Passage shown –
* * * * *
Having signed the contract, MediaProvider initiates service fulfillment in parallel along two project management tracks. Stores receive CPE using a standardized process, while the larger data center, backup data center, and headquarters CPE will be deployed using a combination of standard and customized processes.
Before deployment, MediaProvider needs to verify that its network infrastructure has the capacity to handle 202 new sites and meet the customer's strict SLAs. Are enough ports and line cards available? Do network elements have enough processing power and memory? Is there enough bandwidth? Cisco IOS Software Embedded Resource Manager (ERM) in its Cisco aggregation devices at relevant points of presence (POPs) captures resource allocation information to help MediaProvider network planners address these questions. Cisco IOS Software ERM monitors system resource usage to better understand scalability needs (Figure 1).
The ERM infrastructure tracks resource depletion and resource dependencies across processes and within a network element to handle various error conditions. The error conditions are handled by providing an equitable sharing of information between various applications. The ERM framework provides a communication mechanism for resource entities and allows communication between these resource entities. The ERM framework also helps in debugging the CPU and memory-related issues. ERM monitors system resource usage to better understand scalability needs by allowing configuration of threshold values for resources such as CPU, buffer, and memory. The infrastructure provided by ERM can be extended to any resource that needs to be monitored. The ERM infrastructure also supports multiprocessor platforms through a distributed ERM (dERM) architecture that shares the same commands and functionality as nondistributed ERM. The ERM framework provides a mechanism to send notifications whenever a resource user breaches specified threshold values. This notification makes operators aware of issues regarding CPU, buffer, and memory utilization.
* * * * *
[Saved entries]

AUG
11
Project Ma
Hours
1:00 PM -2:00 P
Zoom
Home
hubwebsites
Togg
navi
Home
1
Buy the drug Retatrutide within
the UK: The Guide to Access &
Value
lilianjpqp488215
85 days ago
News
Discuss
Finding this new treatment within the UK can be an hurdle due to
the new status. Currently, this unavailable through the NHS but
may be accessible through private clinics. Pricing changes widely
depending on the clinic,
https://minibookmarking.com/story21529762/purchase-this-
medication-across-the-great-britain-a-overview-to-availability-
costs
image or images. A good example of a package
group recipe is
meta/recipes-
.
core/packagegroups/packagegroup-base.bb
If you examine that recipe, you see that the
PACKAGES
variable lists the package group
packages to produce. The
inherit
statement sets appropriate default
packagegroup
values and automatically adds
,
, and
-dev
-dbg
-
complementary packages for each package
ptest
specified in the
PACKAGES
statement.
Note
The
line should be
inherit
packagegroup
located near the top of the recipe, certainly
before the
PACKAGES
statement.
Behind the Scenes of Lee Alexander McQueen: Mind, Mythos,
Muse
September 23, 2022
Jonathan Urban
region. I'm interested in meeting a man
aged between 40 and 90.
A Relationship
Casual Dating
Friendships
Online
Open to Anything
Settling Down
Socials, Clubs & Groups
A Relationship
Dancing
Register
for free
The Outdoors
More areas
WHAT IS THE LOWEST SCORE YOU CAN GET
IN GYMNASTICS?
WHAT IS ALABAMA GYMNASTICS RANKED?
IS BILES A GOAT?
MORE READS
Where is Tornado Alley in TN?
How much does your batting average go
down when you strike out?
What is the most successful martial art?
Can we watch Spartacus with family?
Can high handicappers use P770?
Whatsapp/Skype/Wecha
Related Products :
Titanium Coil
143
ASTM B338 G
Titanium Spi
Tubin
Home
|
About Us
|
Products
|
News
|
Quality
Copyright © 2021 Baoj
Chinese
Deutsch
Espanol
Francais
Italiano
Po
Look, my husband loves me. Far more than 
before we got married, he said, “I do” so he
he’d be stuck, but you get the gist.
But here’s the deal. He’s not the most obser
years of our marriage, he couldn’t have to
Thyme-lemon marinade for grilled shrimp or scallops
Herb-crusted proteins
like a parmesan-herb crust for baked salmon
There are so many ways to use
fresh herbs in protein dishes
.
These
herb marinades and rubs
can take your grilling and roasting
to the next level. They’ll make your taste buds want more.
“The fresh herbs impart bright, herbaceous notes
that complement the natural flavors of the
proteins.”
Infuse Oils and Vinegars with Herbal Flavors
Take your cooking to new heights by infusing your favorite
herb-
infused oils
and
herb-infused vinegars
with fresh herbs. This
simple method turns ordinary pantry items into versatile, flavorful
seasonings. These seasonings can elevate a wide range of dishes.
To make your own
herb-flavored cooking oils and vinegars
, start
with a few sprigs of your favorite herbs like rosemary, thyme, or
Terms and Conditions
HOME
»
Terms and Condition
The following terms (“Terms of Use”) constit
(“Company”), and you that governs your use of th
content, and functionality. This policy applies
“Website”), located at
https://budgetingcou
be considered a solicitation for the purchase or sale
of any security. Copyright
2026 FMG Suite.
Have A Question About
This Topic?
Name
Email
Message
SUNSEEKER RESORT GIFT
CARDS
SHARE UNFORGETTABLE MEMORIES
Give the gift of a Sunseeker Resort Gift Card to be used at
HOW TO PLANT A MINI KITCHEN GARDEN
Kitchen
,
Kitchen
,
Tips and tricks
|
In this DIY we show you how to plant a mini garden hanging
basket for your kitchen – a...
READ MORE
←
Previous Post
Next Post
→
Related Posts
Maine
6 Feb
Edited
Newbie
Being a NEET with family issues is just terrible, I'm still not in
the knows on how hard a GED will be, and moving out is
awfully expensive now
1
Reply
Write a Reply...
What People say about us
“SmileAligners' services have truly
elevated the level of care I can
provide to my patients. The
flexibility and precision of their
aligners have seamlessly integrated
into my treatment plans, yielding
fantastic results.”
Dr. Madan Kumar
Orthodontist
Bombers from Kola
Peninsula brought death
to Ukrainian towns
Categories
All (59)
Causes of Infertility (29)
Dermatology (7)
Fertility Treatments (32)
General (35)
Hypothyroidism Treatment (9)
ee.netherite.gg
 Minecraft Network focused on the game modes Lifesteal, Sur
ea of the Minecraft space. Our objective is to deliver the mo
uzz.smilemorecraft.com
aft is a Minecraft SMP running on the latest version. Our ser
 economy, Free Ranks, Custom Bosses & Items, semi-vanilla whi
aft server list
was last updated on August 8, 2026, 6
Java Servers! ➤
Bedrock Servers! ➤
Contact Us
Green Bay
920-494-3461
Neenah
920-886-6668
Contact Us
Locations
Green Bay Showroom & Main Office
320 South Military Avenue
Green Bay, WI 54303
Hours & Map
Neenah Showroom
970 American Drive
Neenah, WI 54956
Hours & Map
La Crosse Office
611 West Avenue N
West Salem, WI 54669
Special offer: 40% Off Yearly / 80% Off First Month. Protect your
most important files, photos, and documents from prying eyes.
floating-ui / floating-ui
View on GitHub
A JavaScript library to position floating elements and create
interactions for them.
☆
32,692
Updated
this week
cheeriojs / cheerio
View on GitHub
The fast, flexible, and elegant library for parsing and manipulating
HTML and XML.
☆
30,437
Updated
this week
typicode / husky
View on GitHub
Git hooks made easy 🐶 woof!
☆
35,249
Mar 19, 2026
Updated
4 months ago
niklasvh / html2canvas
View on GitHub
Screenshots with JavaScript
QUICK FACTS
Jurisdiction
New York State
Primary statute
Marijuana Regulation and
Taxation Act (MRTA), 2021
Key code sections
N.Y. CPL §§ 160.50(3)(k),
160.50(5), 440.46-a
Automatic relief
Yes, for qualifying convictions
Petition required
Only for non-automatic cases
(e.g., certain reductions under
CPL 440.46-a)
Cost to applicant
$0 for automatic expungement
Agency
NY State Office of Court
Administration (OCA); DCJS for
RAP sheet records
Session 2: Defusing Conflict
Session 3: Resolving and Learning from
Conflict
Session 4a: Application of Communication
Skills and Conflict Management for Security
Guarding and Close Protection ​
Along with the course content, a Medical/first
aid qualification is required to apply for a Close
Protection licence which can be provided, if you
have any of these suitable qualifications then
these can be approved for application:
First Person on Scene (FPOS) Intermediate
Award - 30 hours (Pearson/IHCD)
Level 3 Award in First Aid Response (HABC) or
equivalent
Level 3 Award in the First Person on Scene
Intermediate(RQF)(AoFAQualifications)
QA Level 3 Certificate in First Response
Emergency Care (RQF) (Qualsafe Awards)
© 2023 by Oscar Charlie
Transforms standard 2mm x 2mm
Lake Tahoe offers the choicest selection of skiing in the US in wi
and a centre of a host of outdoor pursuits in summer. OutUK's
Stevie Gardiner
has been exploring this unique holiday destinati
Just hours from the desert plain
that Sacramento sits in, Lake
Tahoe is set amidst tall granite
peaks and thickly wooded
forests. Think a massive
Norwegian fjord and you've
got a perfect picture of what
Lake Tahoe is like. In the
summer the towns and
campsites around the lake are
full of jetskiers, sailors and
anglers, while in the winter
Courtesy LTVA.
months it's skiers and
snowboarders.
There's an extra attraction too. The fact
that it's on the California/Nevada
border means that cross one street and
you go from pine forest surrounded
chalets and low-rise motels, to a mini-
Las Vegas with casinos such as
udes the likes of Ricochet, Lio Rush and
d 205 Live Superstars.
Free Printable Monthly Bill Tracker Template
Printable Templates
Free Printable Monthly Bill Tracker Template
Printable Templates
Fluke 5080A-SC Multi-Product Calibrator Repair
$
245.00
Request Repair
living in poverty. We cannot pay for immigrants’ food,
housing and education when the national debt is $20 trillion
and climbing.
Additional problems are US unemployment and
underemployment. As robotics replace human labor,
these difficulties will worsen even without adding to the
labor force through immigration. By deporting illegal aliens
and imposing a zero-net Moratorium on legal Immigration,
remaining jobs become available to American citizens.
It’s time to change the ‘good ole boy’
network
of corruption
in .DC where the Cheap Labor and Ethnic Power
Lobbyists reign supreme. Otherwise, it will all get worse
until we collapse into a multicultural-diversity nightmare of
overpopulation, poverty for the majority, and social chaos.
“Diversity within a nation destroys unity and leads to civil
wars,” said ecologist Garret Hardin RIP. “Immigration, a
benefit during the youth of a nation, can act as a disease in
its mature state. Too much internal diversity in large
* * * * *
What you need to do –
[1] Edit everything in the ERM passage from "Before deployment, MediaProvider" down to "needs (Figure 1)." and give it again with "bandwidth" replaced by "link capacity".
[2] Please turn the paragraph of the ERM passage that begins "The ERM infrastructure tracks resource depletion" into a short bulleted list that keeps its main facts.
[3] List the resources for which the ERM passage says ERM allows threshold values to be configured.

Responses by task –
[1]
Before deployment, MediaProvider needs to verify that its network infrastructure has the capacity to handle 202 new sites and meet the customer's strict SLAs. Are enough ports and line cards available? Do network elements have enough processing power and memory? Is there enough link capacity? Cisco IOS Software Embedded Resource Manager (ERM) in its Cisco aggregation devices at relevant points of presence (POPs) captures resource allocation information to help MediaProvider network planners address these questions. Cisco IOS Software ERM monitors system resource usage to better understand scalability needs (Figure 1).

[2]
- Tracks resource depletion and resource dependencies across processes and within a network element to handle error conditions.
- Handles those conditions by sharing information equitably between applications.
- Provides a communication mechanism for resource entities.
- Helps in debugging CPU and memory-related issues.
- Monitors system resource usage through configurable threshold values for CPU, buffer, and memory.
- Can be extended to any resource that needs monitoring.
- Supports multiprocessor platforms through distributed ERM (dERM), which shares the same commands and functionality as nondistributed ERM.
- Sends notifications when a resource user breaches specified thresholds, alerting operators to CPU, buffer, and memory utilization issues.

[3]
- CPU
- Buffer
- Memory